The extra $4.50 from Standard to Premium didn’t improve the quality score. The review→gap-fill→polish cycle is where the value is.

4. Prose-First Prompting Works

Explicit instructions matter:

“Maximum 4 tables”
“Minimum 60% prose”
“Tables are for genuinely comparative data, not lists”

Result: 97% reduction in table rows.

Recommendations

For This Wiki

Use Standard tier ($10.50) for most pages - Best quality/cost ratio
Use Budget tier ($4.50) for drafts - Good starting point for human editing
Reserve Premium ($15) for controversial topics - Extra scrutiny is valuable for Anthropic, OpenAI, etc.

For the Pipeline

Add to package.json for easy access:

"scripts": {
  "create-page": "node scripts/content/page-creator-v2.mjs"
}

Consider batch mode - Run multiple Standard-tier pages overnight
Integrate with grading - Auto-grade output and re-run if below threshold

For Future Work

Perplexity Deep Research integration - Could improve research phase
Human-in-the-loop review - Show review.json before gap-fill for approval
Incremental updates - Re-run pipeline on existing pages to improve them

Appendix: Files Created

scripts/content/page-creator-v2.mjs    # The pipeline script

.claude/temp/page-creator/
├── miri/
│   ├── sources.json      # 10 sources
│   ├── facts.json        # 18 facts, 20 stats, 8 controversies
│   ├── draft.mdx         # Final output (budget has no polish)
│   └── review.json       # Identified but unfixed gaps
├── lesswrong/
│   ├── sources.json      # Research results
│   ├── facts.json        # Extracted claims
│   ├── draft.mdx         # Initial synthesis
│   ├── review.json       # Gap analysis
│   ├── additional-facts.json  # Gap-fill results
│   ├── final.mdx         # Polished output
│   └── summary.json      # Quality metrics
└── anthropic/
    └── [same structure as lesswrong]

Usage

# Standard tier (recommended)
node scripts/content/page-creator-v2.mjs "Topic Name" --tier standard

# Budget tier (for drafts)
node scripts/content/page-creator-v2.mjs "Topic Name" --tier budget

# Premium tier (for controversial topics)
node scripts/content/page-creator-v2.mjs "Topic Name" --tier premium

# Copy output to specific location
node scripts/content/page-creator-v2.mjs "Topic Name" --tier standard --output ./my-article.mdx

Conclusion

The research-first pipeline successfully addresses the core problem of AI-generated content: unsourced, table-heavy data dumps.

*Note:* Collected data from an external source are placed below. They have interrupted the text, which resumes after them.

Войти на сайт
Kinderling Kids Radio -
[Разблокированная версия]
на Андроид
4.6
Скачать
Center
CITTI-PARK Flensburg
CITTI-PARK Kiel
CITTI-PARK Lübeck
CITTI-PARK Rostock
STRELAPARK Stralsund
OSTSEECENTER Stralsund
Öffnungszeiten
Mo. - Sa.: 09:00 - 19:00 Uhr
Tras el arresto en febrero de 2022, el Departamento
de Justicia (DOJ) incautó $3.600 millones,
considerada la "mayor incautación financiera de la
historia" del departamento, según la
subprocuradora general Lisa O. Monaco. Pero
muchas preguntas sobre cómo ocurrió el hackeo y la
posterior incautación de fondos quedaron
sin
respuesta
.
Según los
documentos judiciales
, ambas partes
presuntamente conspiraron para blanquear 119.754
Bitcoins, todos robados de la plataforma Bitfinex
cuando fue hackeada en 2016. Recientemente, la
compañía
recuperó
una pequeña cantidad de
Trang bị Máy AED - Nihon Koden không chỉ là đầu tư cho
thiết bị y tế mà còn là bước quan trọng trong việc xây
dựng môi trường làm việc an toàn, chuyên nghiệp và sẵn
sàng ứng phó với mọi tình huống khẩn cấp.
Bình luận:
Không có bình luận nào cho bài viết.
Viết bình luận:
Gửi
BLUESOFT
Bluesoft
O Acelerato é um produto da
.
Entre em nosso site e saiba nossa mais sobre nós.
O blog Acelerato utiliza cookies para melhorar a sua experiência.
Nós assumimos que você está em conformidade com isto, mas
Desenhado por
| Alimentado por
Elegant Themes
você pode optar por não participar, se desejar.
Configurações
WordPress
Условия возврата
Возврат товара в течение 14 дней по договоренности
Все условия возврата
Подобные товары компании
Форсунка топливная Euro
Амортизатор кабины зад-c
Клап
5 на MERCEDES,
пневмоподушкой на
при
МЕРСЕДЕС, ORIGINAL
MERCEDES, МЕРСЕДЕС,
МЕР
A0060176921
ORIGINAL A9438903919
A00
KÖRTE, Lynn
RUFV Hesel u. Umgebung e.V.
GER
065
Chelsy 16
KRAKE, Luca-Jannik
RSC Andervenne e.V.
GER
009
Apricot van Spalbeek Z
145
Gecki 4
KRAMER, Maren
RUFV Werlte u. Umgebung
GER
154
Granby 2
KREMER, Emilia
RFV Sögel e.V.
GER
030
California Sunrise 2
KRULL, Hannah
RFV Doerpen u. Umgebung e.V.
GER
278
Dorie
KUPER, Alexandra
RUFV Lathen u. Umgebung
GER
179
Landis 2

By structuring the process as Research → Extract → Synthesize with explicit citation requirements, we produce articles that are:

Well-sourced (42 citations with URLs)
Readable (90% prose, not tables)
Balanced (includes critical perspectives)
Cost-effective ($10.50 for production quality)

The Standard tier is recommended for most use cases. The key insight is that research quality matters more than generation quality - you can’t synthesize what you haven’t found.